====== Data to process ======

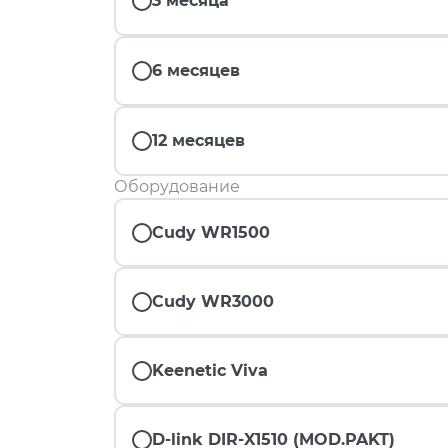
3 месяца
6 месяцев
12 месяцев
Оборудование
Cudy WR1500
Cudy WR3000
Keenetic Viva
D-link DIR-X1510 (MOD.PAKT)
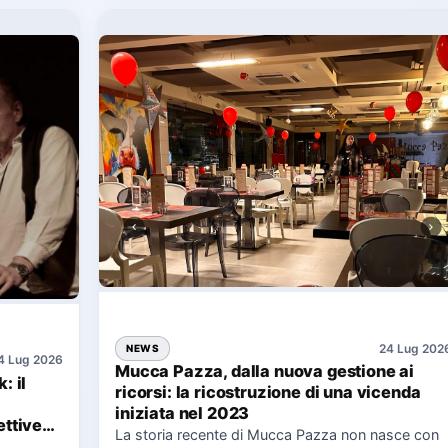
24 Lug 202
NEWS
4 Lug 2026
Mucca Pazza, dalla nuova gestione ai
: il
ricorsi: la ricostruzione di una vicenda
iniziata nel 2023
ttive
La storia recente di Mucca Pazza non nasce con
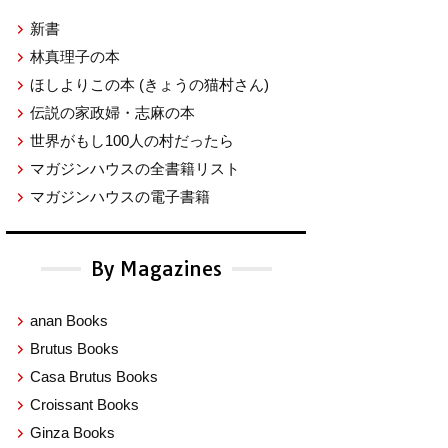
新書
林真理子の本
ほしよりこの本
(きょうの猫村さん)
伝説の家政婦・志麻の本
世界がもし100人の村だったら
マガジンハウスの全書籍リスト
マガジンハウスの電子書籍
By Magazines
anan Books
Brutus Books
Casa Brutus Books
Croissant Books
Ginza Books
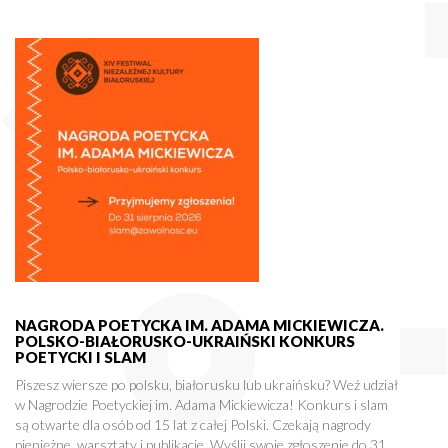
NAGRODA POETYCKA IM. ADAMA MICKIEWICZA.
POLSKO-BIAŁORUSKO-UKRAIŃSKI KONKURS
POETYCKI I SLAM
Piszesz wiersze po polsku, białorusku lub ukraińsku? Weź udział
w Nagrodzie Poetyckiej im. Adama Mickiewicza! Konkurs i slam
są otwarte dla osób od 15 lat z całej Polski. Czekają nagrody
pieniężne, warsztaty i publikacje. Wyślij swoje zgłoszenie do 31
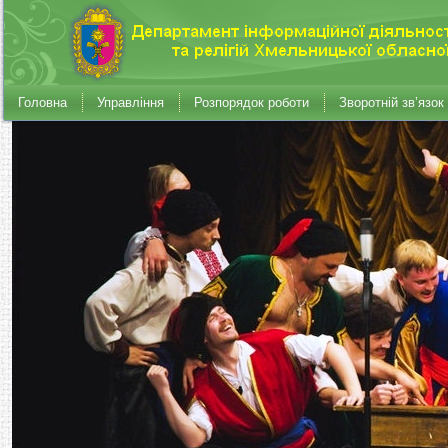
Головна
Управління
Розпорядок роботи
Зворотній зв’язок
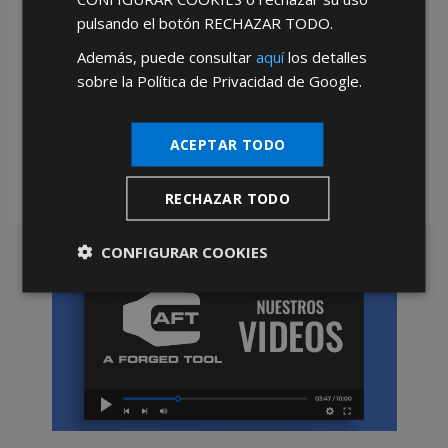
pulsando el botón
RECHAZAR TODO
.
Además, puede consultar
aquí
los detalles
sobre la Política de Privacidad de Google.
*Abstenerse particulares, sólo venta a tiendas y empresas minoristas y
mayoristas.
ACEPTAR TODO
RECHAZAR TODO
CONFIGURAR COOKIES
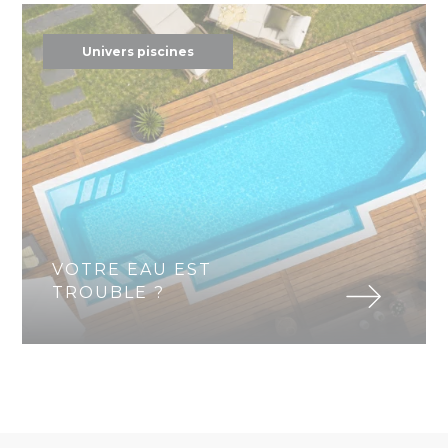
Univers piscines
VOTRE EAU EST
TROUBLE ?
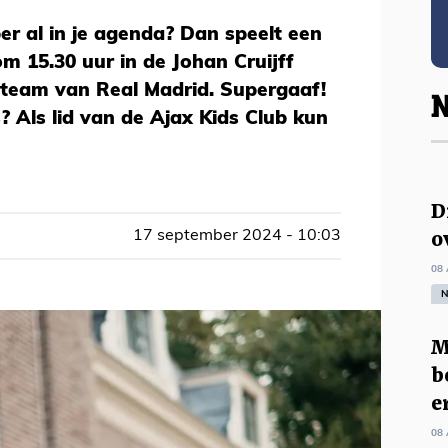
r al in je agenda? Dan speelt een
 15.30 uur in de Johan Cruijff
team van Real Madrid. Supergaaf!
N
? Als lid van de Ajax Kids Club kun
D
o
17 september 2024 - 10:03
08 
N
M
b
e
08 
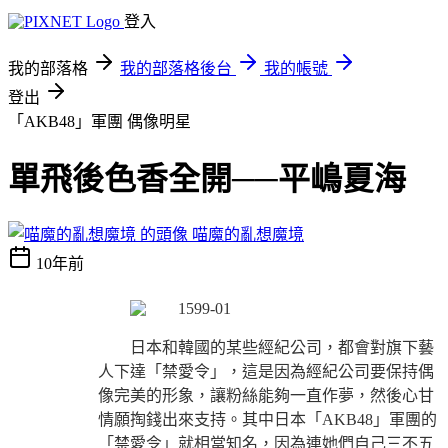
登入
我的部落格
我的部落格後台
我的帳號
登出
「AKB48」軍團
偶像明星
單飛後色香全開──平嶋夏海
喵魔的亂想魔境
10年前
日本和韓國的某些經紀公司，都會對旗下藝
人下達「禁愛令」，這是因為經紀公司要保持偶
像完美的形象，讓粉絲能夠一直作夢，然後心甘
情願掏錢出來支持。其中日本「AKB48」軍團的
「禁愛令」就相當知名，因為連她們自己三不五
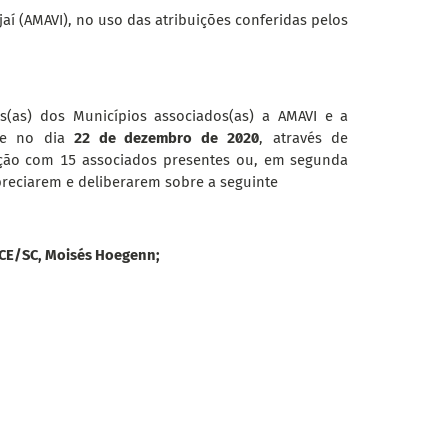
aí (AMAVI), no uso das atribuições conferidas pelos
tos(as) dos Municípios associados(as) a AMAVI e a
se no dia
22 de dezembro de 2020
, através de
ção com 15 associados presentes ou, em segunda
reciarem e deliberarem sobre a seguinte
TCE/SC, Moisés Hoegenn;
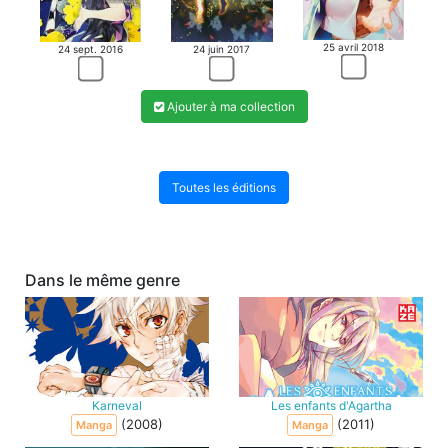
25 avril 2018
24 juin 2017
24 sept. 2016
Ajouter à ma collection
Toutes les éditions
Dans le même genre
Karneval
Les enfants d'Agartha
(2008)
(2011)
Manga
Manga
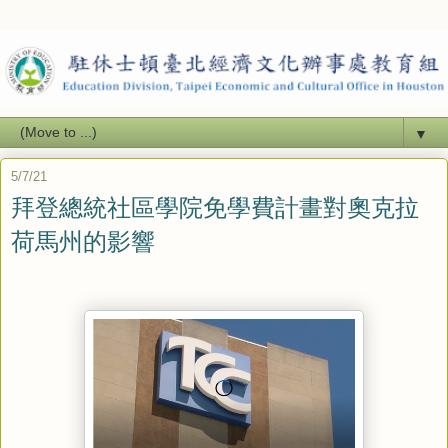
▼
5/7/21
拜登總統社區學院免學費計畫對奧克拉
荷馬州的影響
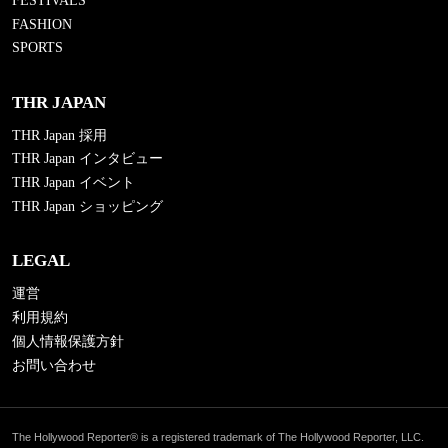
FESTIVALS
FASHION
SPORTS
THR JAPAN
THR Japan 採用
THR Japan インタビュー
THR Japan イベント
THR Japan ショッピング
LEGAL
運営
利用規約
個人情報保護方針
お問い合わせ
The Hollywood Reporter® is a registered trademark of The Hollywood Reporter, LLC.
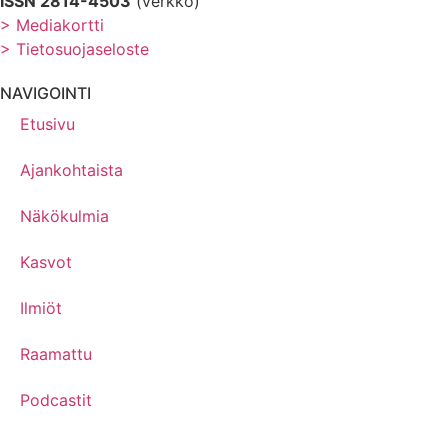
ISSN 2814-4503
(verkko)
> Mediakortti
> Tietosuojaseloste
NAVIGOINTI
Etusivu
Ajankohtaista
Näkökulmia
Kasvot
Ilmiöt
Raamattu
Podcastit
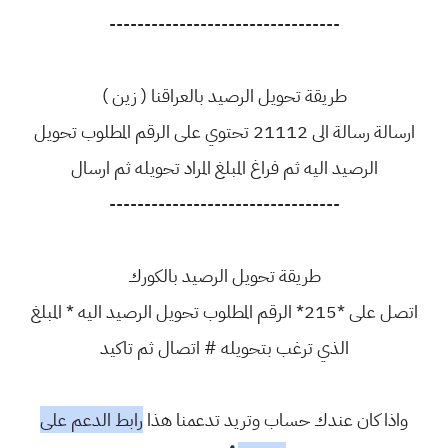
---------------------------------
طريقة تحويل الرصيد بالعراقنا ( زين )
ارسالة رسالة الى 21112 تحتوي على الرقم المطلوب تحويل
الرصيد اليه ثم فراغ المبلغ المراد تحويله ثم ارسال
---------------------------------
طريقة تحويل الرصيد بالكورك
اتصل على *215* الرقم المطلوب تحويل الرصيد اليه * المبلغ
الذي ترغب بتحويله # اتصال ثم تاكيد
واذا كان عندك حساب وتريد تدعمنا هذا
رابط الدعم على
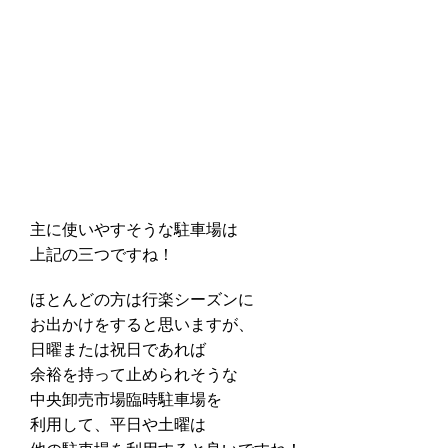
主に使いやすそうな駐車場は
上記の三つですね！
ほとんどの方は行楽シーズンに
お出かけをすると思いますが、
日曜または祝日であれば
余裕を持って止められそうな
中央卸売市場臨時駐車場を
利用して、平日や土曜は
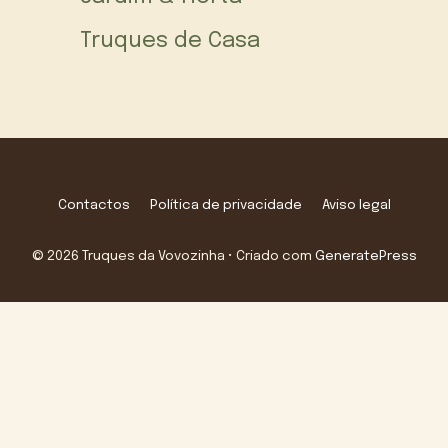
Truques de Casa
Contactos
Política de privacidade
Aviso legal
© 2026 Truques da Vovozinha
• Criado com
GeneratePress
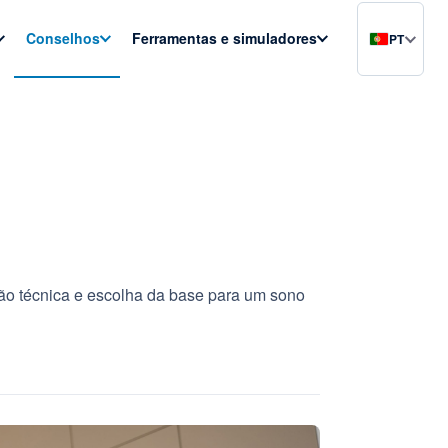
Conselhos
Ferramentas e simuladores
PT
ão técnica e escolha da base para um sono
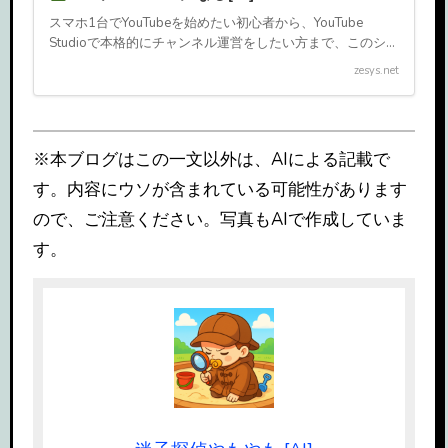
スマホ1台でYouTubeを始めたい初心者から、YouTube
Studioで本格的にチャンネル運営をしたい方まで、このシリ
ーズでステップアップできます。それぞれの回を順番に読
zesys.net
むことで、撮影・編集・投稿・収益化・運営分析 […]
※本ブログはこの一文以外は、AIによる記載で
す。内容にウソが含まれている可能性があります
ので、ご注意ください。写真もAIで作成していま
す。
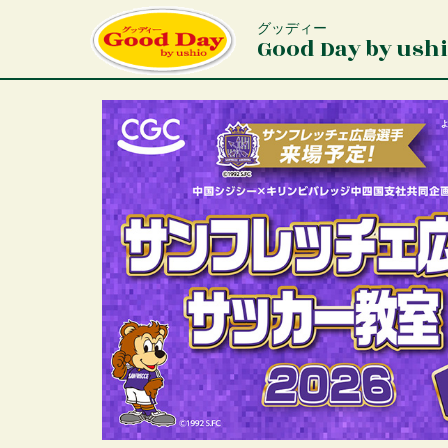
メ
イ
グッディー
Good Day by ush
ン
コ
ン
テ
ン
ツ
に
移
動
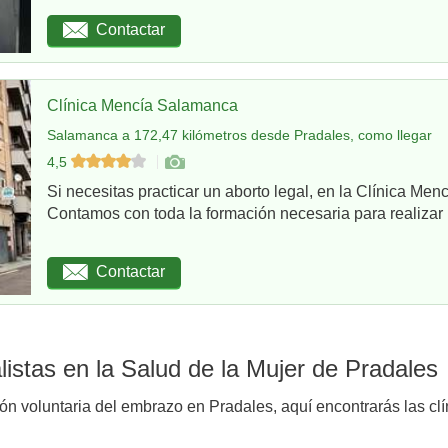
Contactar
Clínica Mencía Salamanca
Salamanca a 172,47 kilómetros desde Pradales, como llegar
4,5
Si necesitas practicar un aborto legal, en la Clínica Me
Contamos con toda la formación necesaria para realizar u
Contactar
istas en la Salud de la Mujer de Pradales
ión voluntaria del embrazo en Pradales, aquí encontrarás las clí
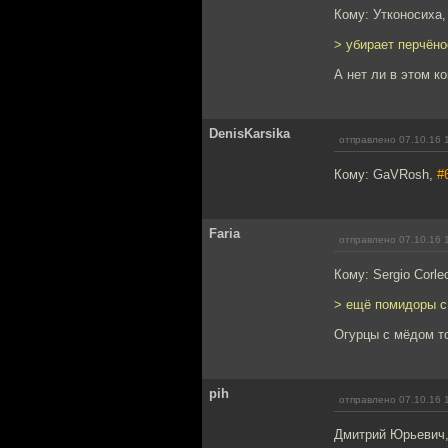
Кому: Утконосиха
> убирает перчёно
А нет ли в этом 
DenisKarsika
отправлено 07.10.16 
Кому: GaVRosh,
#
Faria
отправлено 07.10.16 
Кому: Sergio Corle
> ещё помидоры с
Огурцы с мёдом то
pih
отправлено 07.10.16 
Дмитрий Юрьевич,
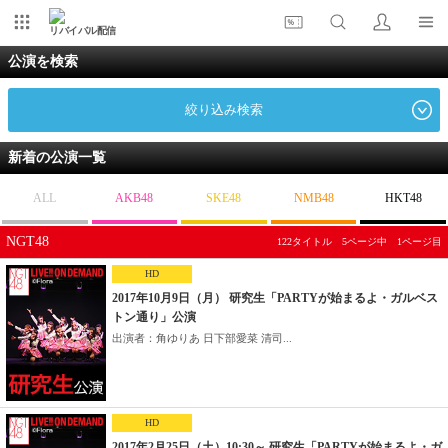
リバイバル配信
公演を検索
絞り込み検索
新着の公演一覧
ALL
AKB48
SKE48
NMB48
HKT48
NGT48
122タイトル 5ページ中 1ページ目
HD
2017年10月9日（月） 研究生「PARTYが始まるよ・ガルベス
トン通り」公演
出演者：角ゆりあ 日下部愛菜 清司...
HD
2017年2月25日（土）10:30～ 研究生「PARTYが始まるよ・ガ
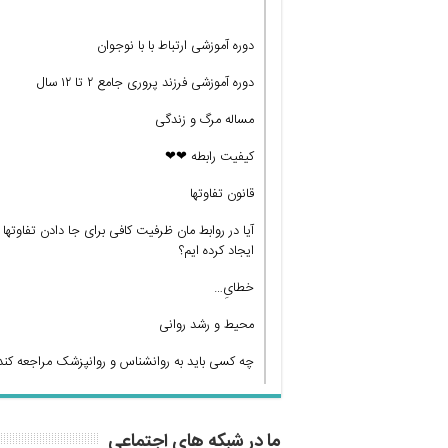
دوره آموزشی ارتباط با با نوجوان
دوره آموزشی فرزند پروری جامع ۲ تا ۱۲ سال
مساله مرگ و زندگی
کیفیت رابطه ❤❤
قانون تفاوتها
آیا در روابط مان ظرفیت کافی برای جا دادن تفاوتها
ایجاد کرده ایم؟
خطایِ…
محیط و رشد روانی
چه کسی باید به روانشناس و روانپزشک مراجعه کند
ما در شبکه های اجتماعی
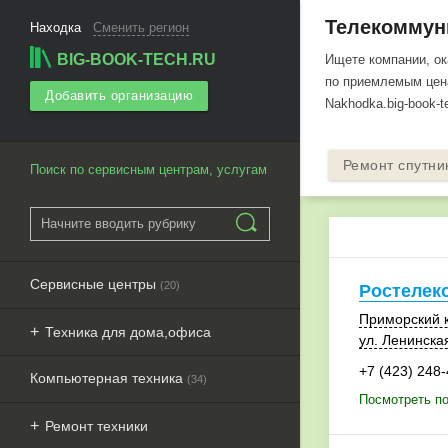
Телекоммуни
Находка
Сменить регион
BIG-BOOK-TECH.RU
Ищете компании, о
по приемлемым цена
Добавить организацию
Nakhodka.big-book-
Ремонт спутни
Поиск по сервисным центрам, услугам
Сервисные центры
(20)
Ростелек
Приморский 
Техника для дома,офиса
ул. Ленинская
+7 (423) 248
Компьютерная техника
(34)
Посмотреть по
Ремонт техники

======

*Exercise*.
In the listing above, the lines from the one containing "Техника для дома,офиса" through the last line are to be returned exactly.

*Task output*.
Техника для дома,офиса
ул. Ленинская
+7 (423) 248
Компьютерная техника
(34)
Посмотреть по
Ремонт техники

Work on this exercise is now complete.